Pixar, once a beacon of hope in a landscape otherwise populated by penny pushing executive-driven animation, has dulled significantly over the years. It first showed signs of faltering with the abysmal Disneyesque Cars. And then, after managing to scrape out a few more good ones; Ratatouille, Wall-E, and Up, it sighed and threw in the towel. Cars 2, Brave, Monsters University, were the three following films which showed that Pixar had lost its mojo. Then, when Inside Out was released in 2015, the near-hysterical response would have you believe it was a majestic return to form. It wasn't.

Inside Out isn't a bad film, on the contrary, it's quite a good one. But the mass outpour of critical appraisal, resulting in a score of 98% on Rotten Tomatoes, seems thoroughly unjustified. While Pixar has previously prided itself on ingenious ideas and sleek storytelling, creating fantastically complex worlds and characters, Inside Out just seemed too straightforward. Its central idea; exploring the role of emotions in our lives, seemed contrived. The delight one gets from experiencing the worlds created by Pixar is absent. The setting is sugary and Disneyesque, and therein lies the problem. 





Antichrist (2009)

Score: 50%
Critics Consensus: Gruesome, explicit and highly controversial; Lars Von Triers [sic] arthouse-horror; though beautifully shot, is no easy ride.

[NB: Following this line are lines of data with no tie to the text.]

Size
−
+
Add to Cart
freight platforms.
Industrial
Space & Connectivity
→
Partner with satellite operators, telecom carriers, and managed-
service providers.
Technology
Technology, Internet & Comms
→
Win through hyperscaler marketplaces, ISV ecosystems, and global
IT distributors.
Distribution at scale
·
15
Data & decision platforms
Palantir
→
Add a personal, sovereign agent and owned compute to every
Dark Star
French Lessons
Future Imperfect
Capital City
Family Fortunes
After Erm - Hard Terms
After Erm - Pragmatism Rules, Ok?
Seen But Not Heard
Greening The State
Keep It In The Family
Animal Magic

There is hope for Horror, yet. A torrent of smart, innovative scary films have revitalised the genre recently, and many have been commended for it. Yet, one is left scratching their head when they find that one of the ones leading the charge, Lars Von Trier's Antichrist, wallows at a mere 50% on Rotten Tomatoes. There's perhaps something at least vaguely prudish about this film's downrating. It won plenty of awards in Europe, but US critical opinion seems viciously polarised. A lot of critics didn't get on with the blend of Arthouse and Horror, concluding simply that it was pretentious. If one ponders for too long on whether it's supposed to be one thing or another, they miss out on the primal thrill of it. Roger Ebert's review for the film got it right when he said

"Von Trier, who has always been a provocateur, is driven to confront and shake his audience more than any other serious filmmaker. He will do this with sex, pain, boredom, theology and bizarre stylistic experiments. And why not? We are at least convinced we're watching a film precisely as he intended it, and not after a watering down by a fearful studio executive."

In the US, there is a bizarre, almost fetishistic divide between high and low forms of cinema, one being "Art" and the other "Entertainment". Alongside this is a Victorian-like expectation of moral content, and films that reject this are cast out as "adolescent" and "exploitative". European cinema is leaps and bounds ahead of this, a lot less afraid of exploring human nature.

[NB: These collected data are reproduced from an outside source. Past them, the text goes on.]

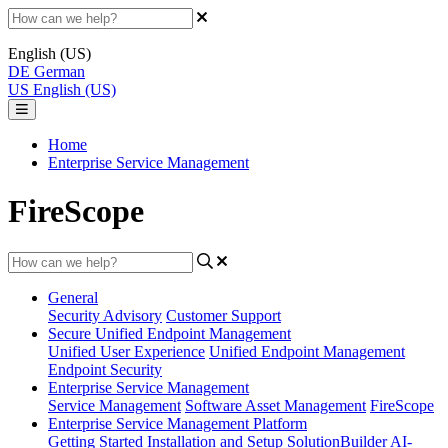
English (US)
DE
German
US
English (US)
Home
Enterprise Service Management
FireScope
General
Security Advisory
Customer Support
Secure Unified Endpoint Management
Unified User Experience
Unified Endpoint Management
Endpoint Security
Enterprise Service Management
Service Management
Software Asset Management
FireScope
Enterprise Service Management Platform
Getting Started
Installation and Setup
SolutionBuilder
AI-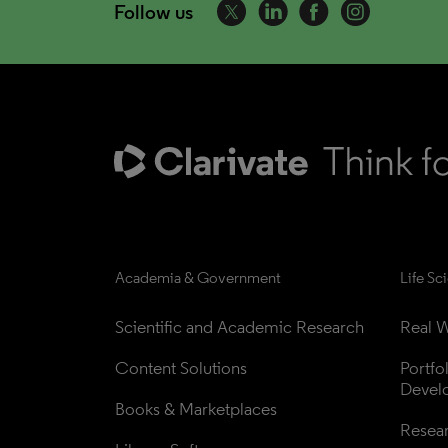
Follow us
Academia & Government
Life Sc
Scientific and Academic Research
Real W
Content Solutions
Portfo
Devel
Books & Marketplaces
Resea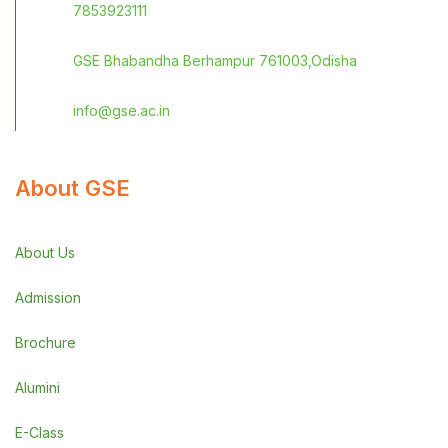
7853923111
GSE Bhabandha Berhampur 761003,Odisha
info@gse.ac.in
About GSE
About Us
Admission
Brochure
Alumini
E-Class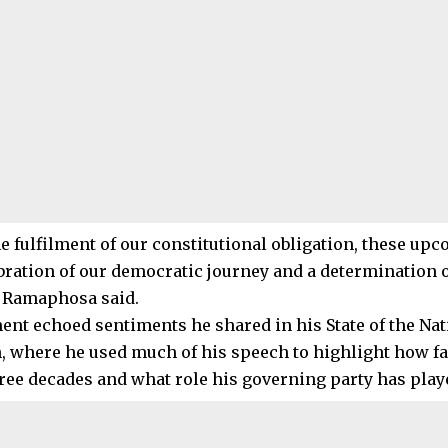
e fulfilment of our constitutional obligation, these upc
ebration of our democratic journey and a determination o
,” Ramaphosa said.
ent echoed sentiments he shared in his State of the Nat
, where he used much of his speech to highlight how fa
ree decades and what role his governing party has play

Ultimately these numbers can't confer any conclusive sense of judgement upon a film. The culture industry will always be able to dig up and re-evaluate hidden treasures, and it often does. Likewise, films once thought to be brilliant can fade into obscurity. Film criticism stands apart from film itself, it can help shape popular opinion and taste, but it can't stop artists from realising their visions and committing them to cinema. But criticism also shouldn't be thought of as a mass of mutually agreed opinion. In each of the above films I found views similar to my own, critics who disagreed with the consensus. We need criticism but, more importantly, we need a diverse array of opinions and perspectives. Critics are the ones who can soil a film's reputation, but they are also the ones who can save it.